LedgerLoom enforces the invariants that make double-entry bookkeeping work:

  • Each transaction balances (total debits == total credits)

  • In signed form: each transaction sums to zero (sum(signed_amount) == 0)

  • Trial balance is consistent with the journal

  • Financial statements are consistent with the trial balance

These invariants are captured for humans in:

  • checks.md (PASS/FAIL)

  • diagnostics.md (hashes + explanation)

and for machines in:

  • run_meta.json / manifest.json

How to run

From the repo root:

# Run Chapter 02 demo (writes into outputs/ledgerloom/ch02)
python -m ledgerloom.chapters.ch02_debits_credits_encoding --outdir outputs/ledgerloom --seed 123

Or using the Makefile target (if available):

make ll-ch02

Where to look after running:

outputs/ledgerloom/ch02/
  encoding_wide.csv
  encoding_long.csv
  encoding_signed.csv
  journal_from_wide.jsonl
  journal_from_long.jsonl
  journal_from_signed.jsonl
  trial_balance.csv
  income_statement.csv
  balance_sheet.csv
  checks.md
  diagnostics.md
  tables.md
  lineage.mmd
  manifest.json
  run_meta.json
  summary.md

Exercises

  1. Add a new transaction - Add a new wide row in the chapter script demo dataset. - Regenerate outputs and verify all checks still PASS.
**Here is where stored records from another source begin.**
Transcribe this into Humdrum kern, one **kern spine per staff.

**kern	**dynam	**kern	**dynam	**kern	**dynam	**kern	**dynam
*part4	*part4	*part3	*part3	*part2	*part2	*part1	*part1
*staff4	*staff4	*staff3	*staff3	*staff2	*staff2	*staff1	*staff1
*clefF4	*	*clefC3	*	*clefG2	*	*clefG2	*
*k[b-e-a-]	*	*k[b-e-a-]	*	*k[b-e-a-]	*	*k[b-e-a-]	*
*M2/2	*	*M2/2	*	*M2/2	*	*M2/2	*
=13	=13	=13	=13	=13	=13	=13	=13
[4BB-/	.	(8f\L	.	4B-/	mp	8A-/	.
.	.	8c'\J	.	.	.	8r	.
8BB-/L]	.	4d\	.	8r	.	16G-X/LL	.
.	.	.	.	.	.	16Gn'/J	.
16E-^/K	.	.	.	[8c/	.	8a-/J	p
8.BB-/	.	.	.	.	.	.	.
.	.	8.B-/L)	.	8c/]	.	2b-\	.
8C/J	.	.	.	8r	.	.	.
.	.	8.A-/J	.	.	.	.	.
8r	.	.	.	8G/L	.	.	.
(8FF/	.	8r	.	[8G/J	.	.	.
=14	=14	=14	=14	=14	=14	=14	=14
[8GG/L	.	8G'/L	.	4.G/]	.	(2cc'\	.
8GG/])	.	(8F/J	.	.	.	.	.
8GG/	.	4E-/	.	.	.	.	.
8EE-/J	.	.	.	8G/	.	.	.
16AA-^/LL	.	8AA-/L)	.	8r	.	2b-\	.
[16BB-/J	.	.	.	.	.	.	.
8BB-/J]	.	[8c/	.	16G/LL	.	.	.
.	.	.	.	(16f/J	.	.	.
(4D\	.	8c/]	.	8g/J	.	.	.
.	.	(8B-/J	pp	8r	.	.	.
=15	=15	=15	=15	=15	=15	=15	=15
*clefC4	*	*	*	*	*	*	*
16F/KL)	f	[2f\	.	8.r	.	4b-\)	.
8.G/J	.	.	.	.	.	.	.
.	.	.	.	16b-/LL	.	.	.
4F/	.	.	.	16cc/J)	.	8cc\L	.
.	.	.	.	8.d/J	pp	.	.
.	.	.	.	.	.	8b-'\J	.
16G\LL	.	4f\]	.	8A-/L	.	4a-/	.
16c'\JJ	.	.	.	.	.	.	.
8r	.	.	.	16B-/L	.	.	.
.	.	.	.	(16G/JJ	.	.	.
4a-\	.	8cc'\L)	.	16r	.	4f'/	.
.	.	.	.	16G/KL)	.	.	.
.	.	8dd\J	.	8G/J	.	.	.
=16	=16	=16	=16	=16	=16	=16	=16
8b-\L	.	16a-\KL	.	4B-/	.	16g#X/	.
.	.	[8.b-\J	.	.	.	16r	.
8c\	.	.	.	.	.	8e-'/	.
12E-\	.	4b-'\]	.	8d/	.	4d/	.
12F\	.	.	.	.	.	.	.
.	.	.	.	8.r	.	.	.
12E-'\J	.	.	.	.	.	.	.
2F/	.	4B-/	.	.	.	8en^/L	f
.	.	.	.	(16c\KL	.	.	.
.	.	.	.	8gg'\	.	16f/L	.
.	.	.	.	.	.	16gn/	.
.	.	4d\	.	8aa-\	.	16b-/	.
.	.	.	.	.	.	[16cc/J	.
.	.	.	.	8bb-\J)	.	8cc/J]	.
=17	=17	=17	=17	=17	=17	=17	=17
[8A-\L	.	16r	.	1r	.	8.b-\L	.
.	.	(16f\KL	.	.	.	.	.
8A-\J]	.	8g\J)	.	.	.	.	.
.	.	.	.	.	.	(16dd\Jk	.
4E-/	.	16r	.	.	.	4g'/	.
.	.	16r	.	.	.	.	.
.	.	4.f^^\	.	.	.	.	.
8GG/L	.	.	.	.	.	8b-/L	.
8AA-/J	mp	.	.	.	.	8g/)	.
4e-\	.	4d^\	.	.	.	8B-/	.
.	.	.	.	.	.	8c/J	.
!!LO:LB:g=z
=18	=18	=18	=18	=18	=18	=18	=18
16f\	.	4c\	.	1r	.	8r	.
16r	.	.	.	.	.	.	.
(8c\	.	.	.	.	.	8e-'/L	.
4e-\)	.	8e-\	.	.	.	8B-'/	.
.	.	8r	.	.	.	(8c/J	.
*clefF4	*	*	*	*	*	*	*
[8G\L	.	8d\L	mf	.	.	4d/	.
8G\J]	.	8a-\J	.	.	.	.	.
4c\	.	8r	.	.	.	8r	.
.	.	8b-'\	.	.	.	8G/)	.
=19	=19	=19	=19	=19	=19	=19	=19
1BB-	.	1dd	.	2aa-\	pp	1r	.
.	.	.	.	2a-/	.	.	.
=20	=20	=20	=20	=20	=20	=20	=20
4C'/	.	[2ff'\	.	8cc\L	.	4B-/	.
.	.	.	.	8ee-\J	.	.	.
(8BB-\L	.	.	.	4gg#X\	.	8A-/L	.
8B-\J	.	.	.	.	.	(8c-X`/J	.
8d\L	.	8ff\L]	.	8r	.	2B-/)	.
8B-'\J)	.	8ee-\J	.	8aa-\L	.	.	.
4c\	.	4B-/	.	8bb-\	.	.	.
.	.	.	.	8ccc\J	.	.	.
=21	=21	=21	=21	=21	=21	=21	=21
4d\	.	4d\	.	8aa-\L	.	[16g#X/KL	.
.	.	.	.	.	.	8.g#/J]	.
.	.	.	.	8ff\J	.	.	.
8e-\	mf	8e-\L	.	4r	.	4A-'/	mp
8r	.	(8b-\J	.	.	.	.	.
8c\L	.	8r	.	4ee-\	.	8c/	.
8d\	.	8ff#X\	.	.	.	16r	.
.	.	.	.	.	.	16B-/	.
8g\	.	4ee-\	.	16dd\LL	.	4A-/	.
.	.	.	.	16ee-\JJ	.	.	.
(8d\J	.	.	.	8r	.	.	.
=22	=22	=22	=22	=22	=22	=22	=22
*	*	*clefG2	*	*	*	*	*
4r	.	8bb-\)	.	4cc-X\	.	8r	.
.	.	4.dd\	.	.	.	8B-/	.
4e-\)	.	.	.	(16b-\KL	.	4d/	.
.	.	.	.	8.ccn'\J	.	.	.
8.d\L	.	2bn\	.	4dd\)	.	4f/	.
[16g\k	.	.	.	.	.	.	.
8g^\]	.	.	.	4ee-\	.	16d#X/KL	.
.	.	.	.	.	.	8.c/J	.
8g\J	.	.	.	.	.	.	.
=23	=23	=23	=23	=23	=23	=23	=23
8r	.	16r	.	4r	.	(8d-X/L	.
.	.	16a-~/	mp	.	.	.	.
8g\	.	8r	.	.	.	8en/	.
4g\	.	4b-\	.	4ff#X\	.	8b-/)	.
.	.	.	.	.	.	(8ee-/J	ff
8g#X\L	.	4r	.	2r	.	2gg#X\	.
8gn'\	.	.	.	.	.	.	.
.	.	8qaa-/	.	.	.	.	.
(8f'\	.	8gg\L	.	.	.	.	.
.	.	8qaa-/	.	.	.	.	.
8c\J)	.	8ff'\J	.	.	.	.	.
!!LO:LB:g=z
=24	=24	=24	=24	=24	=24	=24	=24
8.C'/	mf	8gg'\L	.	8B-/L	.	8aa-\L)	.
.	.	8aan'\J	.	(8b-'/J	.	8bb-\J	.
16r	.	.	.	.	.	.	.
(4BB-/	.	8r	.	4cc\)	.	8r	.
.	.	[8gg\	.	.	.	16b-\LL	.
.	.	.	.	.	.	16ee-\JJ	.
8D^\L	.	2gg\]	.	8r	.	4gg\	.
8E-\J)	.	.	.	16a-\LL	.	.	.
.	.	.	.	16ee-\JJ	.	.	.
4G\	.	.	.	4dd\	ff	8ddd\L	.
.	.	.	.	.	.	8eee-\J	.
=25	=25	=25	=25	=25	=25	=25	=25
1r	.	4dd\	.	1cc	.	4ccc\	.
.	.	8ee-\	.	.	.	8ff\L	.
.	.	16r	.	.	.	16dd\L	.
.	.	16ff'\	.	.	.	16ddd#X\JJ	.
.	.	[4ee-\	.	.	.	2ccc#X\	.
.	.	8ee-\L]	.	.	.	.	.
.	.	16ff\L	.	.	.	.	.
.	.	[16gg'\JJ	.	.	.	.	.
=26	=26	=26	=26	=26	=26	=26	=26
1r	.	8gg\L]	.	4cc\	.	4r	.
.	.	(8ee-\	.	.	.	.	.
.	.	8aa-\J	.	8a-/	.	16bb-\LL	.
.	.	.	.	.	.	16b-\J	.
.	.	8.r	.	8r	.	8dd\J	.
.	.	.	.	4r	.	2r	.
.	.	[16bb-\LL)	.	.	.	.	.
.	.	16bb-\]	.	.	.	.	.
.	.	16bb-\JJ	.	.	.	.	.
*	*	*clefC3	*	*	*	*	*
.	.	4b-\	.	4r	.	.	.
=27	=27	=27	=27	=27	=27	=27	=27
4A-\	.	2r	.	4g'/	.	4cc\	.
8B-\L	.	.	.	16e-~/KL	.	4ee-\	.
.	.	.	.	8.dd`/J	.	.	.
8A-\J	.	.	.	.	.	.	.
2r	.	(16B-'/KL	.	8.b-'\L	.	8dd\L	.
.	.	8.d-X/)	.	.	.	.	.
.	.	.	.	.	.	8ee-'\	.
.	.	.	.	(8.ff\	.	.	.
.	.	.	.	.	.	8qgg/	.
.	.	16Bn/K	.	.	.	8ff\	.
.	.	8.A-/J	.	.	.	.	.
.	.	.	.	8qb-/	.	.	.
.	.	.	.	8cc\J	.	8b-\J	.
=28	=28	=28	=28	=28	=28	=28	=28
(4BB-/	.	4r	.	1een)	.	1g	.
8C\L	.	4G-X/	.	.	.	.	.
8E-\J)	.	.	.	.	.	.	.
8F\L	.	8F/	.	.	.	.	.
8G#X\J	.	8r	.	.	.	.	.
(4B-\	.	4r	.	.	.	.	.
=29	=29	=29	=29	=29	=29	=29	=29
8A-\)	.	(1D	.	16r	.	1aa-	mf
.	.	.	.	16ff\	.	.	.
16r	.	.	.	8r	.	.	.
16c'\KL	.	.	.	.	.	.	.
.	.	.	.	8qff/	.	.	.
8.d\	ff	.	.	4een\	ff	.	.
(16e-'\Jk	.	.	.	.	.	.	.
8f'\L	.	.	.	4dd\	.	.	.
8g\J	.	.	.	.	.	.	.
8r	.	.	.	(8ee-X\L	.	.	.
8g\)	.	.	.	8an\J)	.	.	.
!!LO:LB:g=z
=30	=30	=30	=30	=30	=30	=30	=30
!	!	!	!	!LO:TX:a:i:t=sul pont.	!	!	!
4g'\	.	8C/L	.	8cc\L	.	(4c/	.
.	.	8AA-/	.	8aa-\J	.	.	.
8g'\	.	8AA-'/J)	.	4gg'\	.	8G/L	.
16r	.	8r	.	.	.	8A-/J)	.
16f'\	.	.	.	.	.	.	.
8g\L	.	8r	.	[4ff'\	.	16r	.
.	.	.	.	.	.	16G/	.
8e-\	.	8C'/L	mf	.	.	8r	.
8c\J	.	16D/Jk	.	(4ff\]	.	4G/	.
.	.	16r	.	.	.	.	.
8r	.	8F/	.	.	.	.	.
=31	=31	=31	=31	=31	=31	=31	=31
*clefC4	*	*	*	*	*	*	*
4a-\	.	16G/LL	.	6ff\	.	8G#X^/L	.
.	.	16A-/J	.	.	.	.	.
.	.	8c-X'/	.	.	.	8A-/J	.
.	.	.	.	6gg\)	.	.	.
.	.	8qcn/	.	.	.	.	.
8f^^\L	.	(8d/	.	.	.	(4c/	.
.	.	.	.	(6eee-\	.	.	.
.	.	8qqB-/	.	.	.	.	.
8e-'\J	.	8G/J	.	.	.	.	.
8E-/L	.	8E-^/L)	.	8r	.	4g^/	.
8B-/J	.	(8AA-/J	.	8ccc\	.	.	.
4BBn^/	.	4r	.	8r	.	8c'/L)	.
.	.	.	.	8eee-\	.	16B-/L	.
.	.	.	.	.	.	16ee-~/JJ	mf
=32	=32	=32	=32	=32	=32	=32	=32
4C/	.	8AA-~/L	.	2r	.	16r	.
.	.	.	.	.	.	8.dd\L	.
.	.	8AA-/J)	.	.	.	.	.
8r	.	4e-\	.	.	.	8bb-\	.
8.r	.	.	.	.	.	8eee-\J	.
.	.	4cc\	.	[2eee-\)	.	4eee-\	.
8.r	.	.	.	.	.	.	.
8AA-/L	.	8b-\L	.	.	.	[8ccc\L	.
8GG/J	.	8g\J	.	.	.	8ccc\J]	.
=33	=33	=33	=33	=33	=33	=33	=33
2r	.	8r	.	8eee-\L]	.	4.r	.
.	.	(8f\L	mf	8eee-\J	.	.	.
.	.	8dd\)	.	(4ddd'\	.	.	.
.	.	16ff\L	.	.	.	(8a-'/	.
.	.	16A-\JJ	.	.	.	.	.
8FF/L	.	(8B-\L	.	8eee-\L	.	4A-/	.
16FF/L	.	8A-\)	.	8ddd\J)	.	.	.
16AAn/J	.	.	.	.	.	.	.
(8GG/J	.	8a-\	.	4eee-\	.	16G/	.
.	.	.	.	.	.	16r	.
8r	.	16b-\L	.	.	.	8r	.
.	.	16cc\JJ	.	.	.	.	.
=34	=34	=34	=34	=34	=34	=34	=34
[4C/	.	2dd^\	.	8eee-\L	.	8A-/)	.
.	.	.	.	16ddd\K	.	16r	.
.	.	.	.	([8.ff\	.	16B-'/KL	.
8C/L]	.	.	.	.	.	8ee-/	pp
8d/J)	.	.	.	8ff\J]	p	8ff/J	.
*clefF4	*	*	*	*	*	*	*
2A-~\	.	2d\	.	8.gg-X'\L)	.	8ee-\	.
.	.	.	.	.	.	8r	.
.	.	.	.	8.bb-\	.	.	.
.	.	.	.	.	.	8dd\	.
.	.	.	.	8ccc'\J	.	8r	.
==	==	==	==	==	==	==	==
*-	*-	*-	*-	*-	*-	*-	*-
  2. Create a multi-posting transaction - Extend the demo so that one transaction has three postings. - Hint: wide encoding becomes awkward; long and signed remain natural.

  3. Stress-test your intuition - Change only the ordering of rows in encoding_long.csv and rerun. - The canonical journal should remain identical (stable grouping rules).

Developer notes

  • This chapter deliberately keeps the demo dataset small enough to read in one sitting.

  • Outputs are deterministic for a fixed seed to keep tests stable and diffs meaningful.

  • The canonical journal and reports are the “source of truth”; encodings are just views.

Next

Chapter 03 will introduce a Chart of Accounts schema so that account strings can be validated (and later, used for roll-ups and richer reporting).